Sophie smiled gently. “I do not think you a fool but one who is still in love,” she replied, softly. “And love is one of the strongest forces in this world, I think, so it is little wonder that you are not freed from its grip as yet.”

Christina said nothing to this, but her mind immediately ran to Lord Coventry, back to the moments they had shared and the whispers of love upon their lips. If she was still tangled in the threads of love, then was there any possibility whatsoever that he, too, might be caught there?

Sophie was quiet for a long moment, her gaze drifting to the carriage window where the first trees of Hyde Park had come into view.

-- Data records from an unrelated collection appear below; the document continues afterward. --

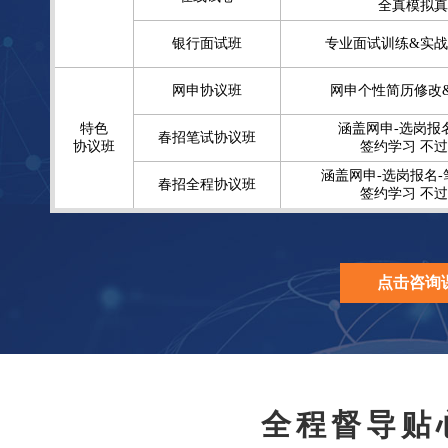
全真模拟真
银行面试班
专业面试训练&实战
网申协议班
网申个性简历修改
特色
涵盖网申-选岗报
春招笔试协议班
协议班
签约学习 不过
涵盖网申-选岗报名-
春招全程协议班
签约学习 不过
点击咨询
全程督导贴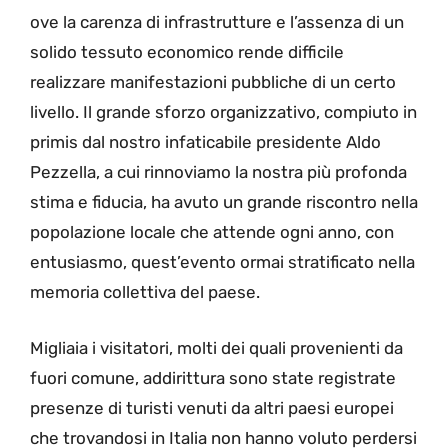
ove la carenza di infrastrutture e l’assenza di un
solido tessuto economico rende difficile
realizzare manifestazioni pubbliche di un certo
livello. Il grande sforzo organizzativo, compiuto in
primis dal nostro infaticabile presidente Aldo
Pezzella, a cui rinnoviamo la nostra più profonda
stima e fiducia, ha avuto un grande riscontro nella
popolazione locale che attende ogni anno, con
entusiasmo, quest’evento ormai stratificato nella
memoria collettiva del paese.
Migliaia i visitatori, molti dei quali provenienti da
fuori comune, addirittura sono state registrate
presenze di turisti venuti da altri paesi europei
che trovandosi in Italia non hanno voluto perdersi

When she spoke again, however, her voice had changed. The softness of a comforting sister had given way to something sharper, more purposeful.

"Christina, you still have the letter? The one you believed was from Lord Coventry?"

She nodded, her brow creasing. "Of course. I could not bring myself to destroy it."

"Good. Keep it safe." Sophie turned back to her, her jaw set with quiet determination.

"If neither of you wrote those letters, then someone else did — and that someone left traces in the handwriting, the paper, the ink.

When you speak with him, ask whether he still has the letter he received.

Compare them side by side. If the same hand wrote both, the proof will be there. "

Christina stared at her sister. It was the first practical suggestion anyone had made since the revelation — the first step from bewildered grief toward something that resembled a path forward.

Something loosened in her chest, a thread of purpose winding itself around the ache that had settled there.

"You are right," she said, slowly. "I had not thought of it."

"Then it is well that I am here." Sophie pressed her hand once more, then straightened in her seat as the carriage slowed. "Now — dry your eyes, my dear. We are about to enter the park, and the ton will be watching. Let us give them nothing to remark upon but two sisters enjoying the afternoon."

Christina drew in a steadying breath, tucked her handkerchief away, and lifted her chin. The questions that had circled through the long, sleepless hours were still there — unanswered, relentless — but they had shifted, ever so slightly, from torment to purpose.